Kelakar Ganjar Anak Muda Pelihara Tuyul karena Punya Uang tapi Tidak Kerja ke Kantor

Gubernur Jawa Tengah Ganjar Pranowo berkomitmen untuk menyediakan ruang bagi anak muda mengembangkan hobinya. Dia meyakini anak muda Indonesia mampu mengubah zaman menjadi jauh lebih baik.

Iqbal Fadil
Oleh Iqbal Fadil - Reporter
Kelakar Ganjar Anak Muda Pelihara Tuyul karena Punya Uang tapi Tidak Kerja ke Kantor
Ganjar Pranowo. ©2021 Merdeka.com

Gubernur Jawa Tengah Ganjar Pranowo berkomitmen untuk menyediakan ruang bagi anak muda mengembangkan hobinya. Dia meyakini anak muda Indonesia mampu mengubah zaman menjadi jauh lebih baik.

"Tugas saya dan orang tua mendorong, Tut Wuri Handayani, memberi ruang dan dukungan fasilitas agar hobi dan interest teman-teman terwadahi, tersalurkan," ujar Ganjar Jumat (3/12).

Ganjar menyampaikan hobi dan cita-cita generasi anak muda saat ini keren-keren.

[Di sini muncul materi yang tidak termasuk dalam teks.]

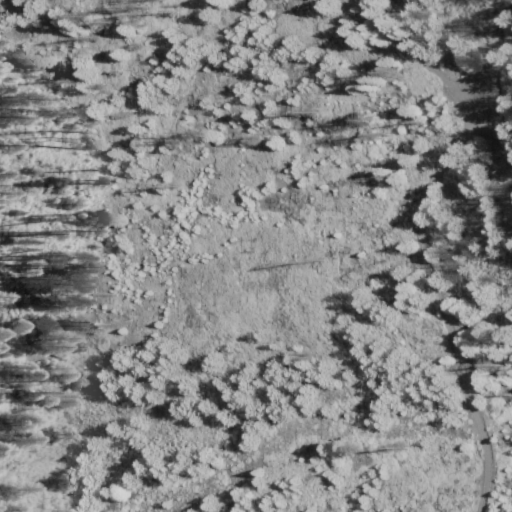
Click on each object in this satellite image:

Dia mengaku hal itu tidak pernah terbayang oleh generasi sebelumnya.

Berita Ganjar Pranowo lainnya, bisa dibaca di Liputan6.com

"Sekarang, hobi makan, jalan-jalan, ngegame, bahkan hobi ngomong aja bisa menghasilkan uang. Ada juga yang semula hobi sekarang jadi pecinta mati, seperti para pecinta K-Pop dan drama Korea," ujarnya.

Lebih lanjut, Ganjar menyampaikan banyak anak muda yang dianggap tidak punya pekerjaan namun bisa beli kendaraan hingga liburan ke luar negeri.

Dia berkelakar anak muda seperti itu bahkan bisa dituding memelihara tuyul oleh orang yang tidak mengikuti perkembangan zaman saat ini di mana uang tidak lagi didapat dengan bekerja ke kantor.

"Padahal dia itu mungkin jago desain, jago ngedit video, penulis konten. Ada juga content creator, selebgram, gamers, influencer, mungkin YouTuber atau trader yang gajinya tidak lagi rupiah, bahkan dollar. Itu adalah ruang-ruang penghasil banyak yang tidak pernah terpikirkan oleh generasi saya," ujar Ganjar.

Di sisi lain, Ganjar menyampaikan setiap zaman memiliki kebutuhan dan tantangan yang berbeda. Misalnya, orang seusianya tidak mampu lagi membuat game atau aplikasi. Selain itu, dia mengaku sudah tidak memiliki waktu untuk belajar coding dan menciptakan program yang bisa mengubah zaman.

"Yang bisa ya saya kira anak-anak. Anak-anak saya, anak-anak Anda. Semua generasi baru ini," ujarnya.